**DOCUMENT EXCERPT**
+++

Dietrich gave you a nice answer, but if you want to keep all the functionality (non-base 10, non-integer exponents) of LogFormatter, then you might create your own formatter:

import matplotlib.ticker
import matplotlib
import re

# create a definition for the short hyphen
matplotlib.rcParams["text.latex.preamble"].append(r'\mathchardef\mhyphen="2D')

class MyLogFormatter(matplotlib.ticker.LogFormatterMathtext):
    def __call__(self, x, pos=None):
        # call the original LogFormatter
        rv = matplotlib.ticker.LogFormatterMathtext.__call__(self, x, pos)

        # check if we really use TeX
        if matplotlib.rcParams["text.usetex"]:
            # if we have the string ^{- there is a negative exponent
            # where the minus sign is replaced by the short hyphen
            rv = re.sub(r'\^\{-', r'^{\mhyphen', rv)

        return rv

The only thing this really does is to grab the output of the usual formatter, find the possible negative exponents and change the LaTeX code of the math minus into something else. Of course, if you invent some creative LaTex with \scalebox or something equivalent, you may do so.

This:

import matplotlib.pyplot as plt
import numpy as np

matplotlib.rcParams["text.usetex"] = True
fig = plt.figure()
ax = fig.add_subplot(111)
ax.semilogy(np.linspace(0,5,200), np.exp(np.linspace(-2,3,200)*np.log(10)))
ax.yaxis.set_major_formatter(MyLogFormatter())
fig.savefig("/tmp/shorthyphen.png")

creates:

enter image description here

The good thing about this solution is that it changes the output as minimally as possible.

+++

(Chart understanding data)

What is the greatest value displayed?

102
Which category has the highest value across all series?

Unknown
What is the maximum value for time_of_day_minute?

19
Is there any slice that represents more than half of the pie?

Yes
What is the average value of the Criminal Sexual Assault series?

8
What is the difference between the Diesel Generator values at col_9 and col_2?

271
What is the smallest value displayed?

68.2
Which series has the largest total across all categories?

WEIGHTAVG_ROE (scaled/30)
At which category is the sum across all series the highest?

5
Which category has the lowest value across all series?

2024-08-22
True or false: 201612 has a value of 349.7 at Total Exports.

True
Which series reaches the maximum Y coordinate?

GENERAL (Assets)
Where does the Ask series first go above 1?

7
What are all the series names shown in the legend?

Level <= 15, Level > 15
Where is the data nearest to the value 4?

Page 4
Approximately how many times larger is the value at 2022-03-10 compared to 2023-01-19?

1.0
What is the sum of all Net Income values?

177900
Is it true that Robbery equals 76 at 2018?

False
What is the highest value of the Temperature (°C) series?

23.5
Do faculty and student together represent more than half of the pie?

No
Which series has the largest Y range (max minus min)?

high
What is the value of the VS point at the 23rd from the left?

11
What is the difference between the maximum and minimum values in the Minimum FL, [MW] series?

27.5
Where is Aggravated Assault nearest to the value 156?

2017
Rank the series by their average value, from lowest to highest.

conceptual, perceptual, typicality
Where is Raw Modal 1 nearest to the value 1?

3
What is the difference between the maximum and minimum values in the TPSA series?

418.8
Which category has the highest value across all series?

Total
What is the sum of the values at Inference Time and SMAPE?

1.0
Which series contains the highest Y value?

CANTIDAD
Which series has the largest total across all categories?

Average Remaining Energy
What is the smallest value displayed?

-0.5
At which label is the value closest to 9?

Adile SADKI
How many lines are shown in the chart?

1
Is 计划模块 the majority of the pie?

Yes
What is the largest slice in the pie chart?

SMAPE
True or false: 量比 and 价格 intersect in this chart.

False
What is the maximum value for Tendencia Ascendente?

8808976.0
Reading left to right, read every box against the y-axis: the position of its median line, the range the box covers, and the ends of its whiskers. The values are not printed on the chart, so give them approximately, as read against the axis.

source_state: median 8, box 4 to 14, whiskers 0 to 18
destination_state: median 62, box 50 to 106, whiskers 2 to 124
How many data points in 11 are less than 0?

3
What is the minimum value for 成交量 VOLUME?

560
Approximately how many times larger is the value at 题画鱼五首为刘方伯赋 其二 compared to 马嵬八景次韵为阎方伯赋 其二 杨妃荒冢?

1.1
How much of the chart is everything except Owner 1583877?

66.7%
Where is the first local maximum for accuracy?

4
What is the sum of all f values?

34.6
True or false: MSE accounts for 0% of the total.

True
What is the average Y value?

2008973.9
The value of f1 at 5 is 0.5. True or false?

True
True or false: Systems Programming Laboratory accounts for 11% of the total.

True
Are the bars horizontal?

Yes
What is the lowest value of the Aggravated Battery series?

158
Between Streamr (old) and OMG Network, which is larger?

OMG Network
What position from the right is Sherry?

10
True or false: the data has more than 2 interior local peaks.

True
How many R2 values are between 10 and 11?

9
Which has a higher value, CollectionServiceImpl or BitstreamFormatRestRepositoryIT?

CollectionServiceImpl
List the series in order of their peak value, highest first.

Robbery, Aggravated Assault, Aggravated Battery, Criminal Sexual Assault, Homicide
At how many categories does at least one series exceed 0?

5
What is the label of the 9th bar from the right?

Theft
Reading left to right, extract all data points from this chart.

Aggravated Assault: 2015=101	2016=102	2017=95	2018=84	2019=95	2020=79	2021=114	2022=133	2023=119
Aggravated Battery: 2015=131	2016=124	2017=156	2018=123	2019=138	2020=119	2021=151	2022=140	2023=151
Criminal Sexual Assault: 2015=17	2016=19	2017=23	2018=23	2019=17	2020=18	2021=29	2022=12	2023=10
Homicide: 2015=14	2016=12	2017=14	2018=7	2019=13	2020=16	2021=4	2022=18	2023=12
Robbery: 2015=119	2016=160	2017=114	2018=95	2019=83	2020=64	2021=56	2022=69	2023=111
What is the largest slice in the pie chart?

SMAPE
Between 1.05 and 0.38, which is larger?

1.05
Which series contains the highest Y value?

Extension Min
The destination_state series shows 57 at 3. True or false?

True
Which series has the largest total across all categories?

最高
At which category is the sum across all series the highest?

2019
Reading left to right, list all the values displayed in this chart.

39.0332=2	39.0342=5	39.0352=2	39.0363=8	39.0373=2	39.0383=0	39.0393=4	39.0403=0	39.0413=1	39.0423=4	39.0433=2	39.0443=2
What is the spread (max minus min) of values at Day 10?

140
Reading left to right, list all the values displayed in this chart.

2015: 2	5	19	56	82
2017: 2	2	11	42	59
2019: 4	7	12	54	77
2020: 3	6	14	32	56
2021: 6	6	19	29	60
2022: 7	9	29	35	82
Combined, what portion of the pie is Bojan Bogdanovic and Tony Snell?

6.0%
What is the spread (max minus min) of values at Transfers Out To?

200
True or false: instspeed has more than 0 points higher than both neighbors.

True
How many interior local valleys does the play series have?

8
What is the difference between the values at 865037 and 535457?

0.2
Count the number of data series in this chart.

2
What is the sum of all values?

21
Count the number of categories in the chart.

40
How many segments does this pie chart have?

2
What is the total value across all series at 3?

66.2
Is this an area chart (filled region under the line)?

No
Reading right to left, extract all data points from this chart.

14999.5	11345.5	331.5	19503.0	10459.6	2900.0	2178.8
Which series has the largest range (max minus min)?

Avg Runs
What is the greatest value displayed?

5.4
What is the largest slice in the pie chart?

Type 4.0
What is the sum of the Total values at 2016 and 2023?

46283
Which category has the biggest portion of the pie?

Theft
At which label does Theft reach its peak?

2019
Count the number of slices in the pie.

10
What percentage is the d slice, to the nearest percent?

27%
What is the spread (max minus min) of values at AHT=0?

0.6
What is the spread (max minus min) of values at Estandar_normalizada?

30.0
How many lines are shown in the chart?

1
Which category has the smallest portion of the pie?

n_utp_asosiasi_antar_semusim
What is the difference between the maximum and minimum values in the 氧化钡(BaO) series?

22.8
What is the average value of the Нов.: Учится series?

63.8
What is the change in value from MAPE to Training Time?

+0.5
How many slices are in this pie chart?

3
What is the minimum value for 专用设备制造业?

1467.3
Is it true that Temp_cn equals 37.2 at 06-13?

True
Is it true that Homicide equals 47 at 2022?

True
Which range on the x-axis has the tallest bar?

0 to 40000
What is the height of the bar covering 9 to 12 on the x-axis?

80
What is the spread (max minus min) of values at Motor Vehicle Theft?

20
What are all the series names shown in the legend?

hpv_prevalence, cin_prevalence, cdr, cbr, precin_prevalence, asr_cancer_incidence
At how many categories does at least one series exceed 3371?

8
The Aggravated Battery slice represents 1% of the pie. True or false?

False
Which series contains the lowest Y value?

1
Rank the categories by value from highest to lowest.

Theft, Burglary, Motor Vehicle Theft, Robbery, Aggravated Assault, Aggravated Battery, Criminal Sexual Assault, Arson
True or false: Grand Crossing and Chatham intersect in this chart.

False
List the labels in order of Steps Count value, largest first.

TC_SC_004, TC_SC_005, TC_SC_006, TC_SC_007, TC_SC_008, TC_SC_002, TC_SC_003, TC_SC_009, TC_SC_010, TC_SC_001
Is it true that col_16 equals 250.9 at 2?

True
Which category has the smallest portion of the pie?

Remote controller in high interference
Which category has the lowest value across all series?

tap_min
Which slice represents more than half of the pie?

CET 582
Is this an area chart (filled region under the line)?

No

+++

**EXERCISE REQUIREMENTS**
[A] In the matplotlib formatter answer, what is named as the good thing about the solution?
[B] Shorten the paragraph of the matplotlib formatter answer that begins "The only thing this really does" into a brief bulleted list that keeps its main facts.
[C] From the matplotlib formatter answer, quote the passage starting with "ax.yaxis.set_major_formatter(MyLogFormatter())" and going on through "minimally as possible.".

**SOLUTIONS TO THE PROBLEMS**
[A] It changes the output as minimally as possible.

[B]
- The formatter takes the output of the usual formatter.
- It finds any negative exponents.
- It changes the LaTeX code of the math minus into something else.
- Other creative LaTeX, such as \scalebox, may be used instead.

[C]
ax.yaxis.set_major_formatter(MyLogFormatter())
fig.savefig("/tmp/shorthyphen.png")

creates:

enter image description here

The good thing about this solution is that it changes the output as minimally as possible.